Removed ASM International (AS:ASMI), due to concerns about a weakening semiconductor cycle.
🏗️ Sectors that benefit: From steel to retail
In a scenario of steady USD decline, the following sectors will benefit greatly:
Sector Key benefits
Food & retail Lower import prices, improved profit margins
Steel & mining Global commodity prices in USD rise, benefiting from exchange rate differentials
Aviation Cheaper fuel, increased operational efficiency
Infrastructure Cheap raw materials, favorable for public and private investment
Banking Stable liquidity, increased funding and investment
⚠️ But don't be complacent...
Jefferies warns that if the US responds by raising tariffs or abruptly changing trade policies, global markets could face new risks. In that case, investors need to "prepare" for strong corrections.
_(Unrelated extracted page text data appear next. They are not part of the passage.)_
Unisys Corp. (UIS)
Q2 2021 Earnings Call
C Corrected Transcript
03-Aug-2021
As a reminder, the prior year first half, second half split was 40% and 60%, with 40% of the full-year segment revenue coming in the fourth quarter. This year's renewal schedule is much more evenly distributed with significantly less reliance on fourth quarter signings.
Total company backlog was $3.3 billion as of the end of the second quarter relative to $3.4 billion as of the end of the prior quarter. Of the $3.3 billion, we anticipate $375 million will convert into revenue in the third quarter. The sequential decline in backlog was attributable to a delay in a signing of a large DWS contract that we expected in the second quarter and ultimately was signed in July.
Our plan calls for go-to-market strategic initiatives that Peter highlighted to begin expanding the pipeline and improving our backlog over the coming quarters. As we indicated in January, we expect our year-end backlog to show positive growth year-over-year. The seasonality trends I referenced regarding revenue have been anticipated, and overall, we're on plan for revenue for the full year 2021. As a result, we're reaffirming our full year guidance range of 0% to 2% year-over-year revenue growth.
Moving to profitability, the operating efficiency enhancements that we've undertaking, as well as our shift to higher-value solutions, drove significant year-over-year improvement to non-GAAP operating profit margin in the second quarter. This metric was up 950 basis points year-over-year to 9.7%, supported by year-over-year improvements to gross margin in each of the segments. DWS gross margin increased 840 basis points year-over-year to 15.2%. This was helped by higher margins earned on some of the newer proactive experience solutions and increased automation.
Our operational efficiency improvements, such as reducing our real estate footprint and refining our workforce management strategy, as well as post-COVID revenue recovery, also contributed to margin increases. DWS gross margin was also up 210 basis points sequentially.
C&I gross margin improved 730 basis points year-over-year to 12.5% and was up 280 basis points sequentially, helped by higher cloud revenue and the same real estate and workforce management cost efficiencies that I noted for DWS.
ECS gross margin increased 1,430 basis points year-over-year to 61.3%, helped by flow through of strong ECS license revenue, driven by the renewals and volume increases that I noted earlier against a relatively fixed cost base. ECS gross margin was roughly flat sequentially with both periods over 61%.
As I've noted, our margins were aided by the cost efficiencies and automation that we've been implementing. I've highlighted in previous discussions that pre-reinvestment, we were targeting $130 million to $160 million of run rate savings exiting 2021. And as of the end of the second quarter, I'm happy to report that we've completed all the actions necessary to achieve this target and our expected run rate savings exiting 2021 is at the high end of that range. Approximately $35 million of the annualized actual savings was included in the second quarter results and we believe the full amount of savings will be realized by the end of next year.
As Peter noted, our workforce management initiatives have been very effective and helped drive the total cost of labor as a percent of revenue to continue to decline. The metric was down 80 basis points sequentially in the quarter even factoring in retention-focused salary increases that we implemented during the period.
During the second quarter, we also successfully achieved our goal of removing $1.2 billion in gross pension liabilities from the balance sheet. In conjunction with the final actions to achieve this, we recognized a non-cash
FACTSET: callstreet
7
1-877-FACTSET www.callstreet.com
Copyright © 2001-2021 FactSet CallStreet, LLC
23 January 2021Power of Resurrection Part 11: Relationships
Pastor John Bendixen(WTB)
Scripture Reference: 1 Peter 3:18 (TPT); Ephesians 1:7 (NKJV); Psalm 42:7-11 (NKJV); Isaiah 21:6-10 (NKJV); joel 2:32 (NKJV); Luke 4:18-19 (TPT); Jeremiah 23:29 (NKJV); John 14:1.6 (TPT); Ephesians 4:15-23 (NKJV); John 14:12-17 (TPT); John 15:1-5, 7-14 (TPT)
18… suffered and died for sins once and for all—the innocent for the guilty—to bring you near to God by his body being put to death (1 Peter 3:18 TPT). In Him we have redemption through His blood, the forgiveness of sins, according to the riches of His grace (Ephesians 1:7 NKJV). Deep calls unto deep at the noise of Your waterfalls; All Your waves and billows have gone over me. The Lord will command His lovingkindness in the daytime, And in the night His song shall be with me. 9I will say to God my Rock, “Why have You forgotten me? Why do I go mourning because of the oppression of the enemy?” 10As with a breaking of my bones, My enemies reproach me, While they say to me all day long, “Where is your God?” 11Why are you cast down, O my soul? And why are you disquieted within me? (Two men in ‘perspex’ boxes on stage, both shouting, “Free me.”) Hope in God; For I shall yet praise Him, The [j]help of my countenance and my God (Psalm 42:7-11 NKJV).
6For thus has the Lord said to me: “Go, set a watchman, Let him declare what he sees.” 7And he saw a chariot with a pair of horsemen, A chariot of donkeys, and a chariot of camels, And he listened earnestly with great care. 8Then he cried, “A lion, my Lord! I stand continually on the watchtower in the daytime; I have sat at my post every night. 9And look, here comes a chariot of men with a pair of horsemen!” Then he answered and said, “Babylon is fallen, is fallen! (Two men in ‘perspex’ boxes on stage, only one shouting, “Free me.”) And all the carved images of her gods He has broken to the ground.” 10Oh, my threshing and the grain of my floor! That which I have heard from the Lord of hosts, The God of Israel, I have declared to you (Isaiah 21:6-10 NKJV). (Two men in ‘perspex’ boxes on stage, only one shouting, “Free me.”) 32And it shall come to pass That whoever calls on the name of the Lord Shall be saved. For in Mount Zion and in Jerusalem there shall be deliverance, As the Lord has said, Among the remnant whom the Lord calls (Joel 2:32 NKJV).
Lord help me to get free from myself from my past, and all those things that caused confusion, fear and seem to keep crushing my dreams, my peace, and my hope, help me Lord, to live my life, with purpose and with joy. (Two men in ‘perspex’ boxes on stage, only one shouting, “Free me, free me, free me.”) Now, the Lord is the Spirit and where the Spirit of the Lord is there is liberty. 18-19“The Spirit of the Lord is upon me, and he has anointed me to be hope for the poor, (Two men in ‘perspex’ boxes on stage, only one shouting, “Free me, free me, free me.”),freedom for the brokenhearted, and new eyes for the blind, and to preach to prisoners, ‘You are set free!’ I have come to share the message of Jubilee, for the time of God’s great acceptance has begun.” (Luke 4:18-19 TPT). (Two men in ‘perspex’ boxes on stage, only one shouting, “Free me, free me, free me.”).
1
However, the long-term outlook remains positive, especially as many European companies have:
Diversified their supply chains
Reduced their dependence on USD costs
Increased their resilience to global volatility
🎯 Conclusion: A clear opportunity for long-term investors
With the combination of a weaker USD, economic reforms and relatively attractive valuations, Europe may be on the cusp of a new growth cycle, at least from an equity investment perspective.
“This could be a rare moment where European equities offer better long-term value than their US counterparts,” Jefferies concluded.